4 Frequently Asked Questions about X-Rays
X-rays are one the most versatile and widely available medical technologies today. X-ray technology is also used to create other more sophisticated imaging devices, such as mammograms and CT scanners. Here are the answers to some of your most frequently asked questions about x-rays.
HOW DO X-RAYS WORK?
X-rays machines use small amounts electromagnetic radiation to produce an image of the structures in your body. “When high-energy x-rays pass through your body, your bones, muscles and other dense structures absorb these rays,” says Christopher Testa, MD, a radiologist with Adventist HealthCare Imaging. “This absorption helps create a white image of your bones and other internal body parts which can be used to detect a variety of medical conditions.”
WHY WOULD A PHYSICIAN RECOMMEND AN X-RAY?

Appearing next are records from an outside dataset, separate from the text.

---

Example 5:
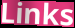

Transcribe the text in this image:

LinksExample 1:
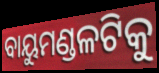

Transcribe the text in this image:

ବାୟୁମଣ୍ଡଳଟିକୁ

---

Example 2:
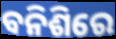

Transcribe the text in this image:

ବନିଶିରେ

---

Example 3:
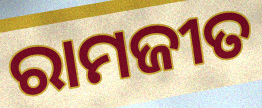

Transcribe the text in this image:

ରାମଜୀତ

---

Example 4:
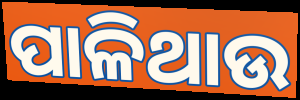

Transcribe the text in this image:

ପାଳିଥାଉ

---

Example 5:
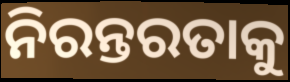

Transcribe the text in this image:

ନିରନ୍ତରତାକୁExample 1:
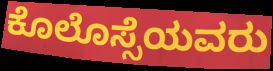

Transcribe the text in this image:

ಕೊಲೊಸ್ಸೆಯವರು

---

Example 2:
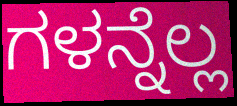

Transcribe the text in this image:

ಗಳನ್ನೆಲ್ಲ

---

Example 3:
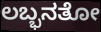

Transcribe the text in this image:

ಲಬ್ಭನತೋ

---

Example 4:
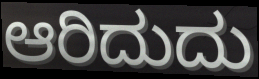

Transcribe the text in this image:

ಆರಿದುದು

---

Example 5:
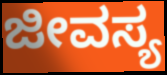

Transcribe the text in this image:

Though X-rays are best known for helping doctors diagnose broken bones, they also help doctors discover other abnormalities. “X-rays can detect blocked blood vessels, bone cancer and tumors. Chest x-rays can even help doctors detect infectious diseases, such as pneumonia,” says Dr. Testa. “Also, if your child has swallowed a foreign object, x-rays can help determine the location of the object.”

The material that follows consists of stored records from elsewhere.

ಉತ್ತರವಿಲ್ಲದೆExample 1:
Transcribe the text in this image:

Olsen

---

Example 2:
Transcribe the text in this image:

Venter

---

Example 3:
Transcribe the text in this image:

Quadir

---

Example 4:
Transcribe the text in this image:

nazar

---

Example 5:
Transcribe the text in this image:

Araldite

WHAT CAN I EXPECT ON THE DAY OF MY EXAM?
When preparing for an x-ray exam, you will be asked to remove any metal objects you are wearing. In some cases, you may be instructed to wear a lead apron to protect your body from any radiation or drink contrast, a liquid substance that helps highlight a specific area in your body during an x-ray scan. During the exam, you will be asked to sit or lay still while a technologist takes multiple images of the affected area. The exam is painless and usually takes about 10 minutes to complete. When it’s over, a radiologist will examine your images and explain the results to you or your doctor.
ARE X-RAYS SAFE?
Complications from x-rays are rare. Children and unborn babies are most sensitive to the effects of x-ray radiation. If you are pregnant or have a child who needs an x-ray, let your doctor or technologist know before the scan. Overexposure to x-ray radiation may also slightly raise your lifetime risk of cancer. “In most cases, the benefit of getting an x-ray far outweighs the risk of not having one,” says Dr. Testa.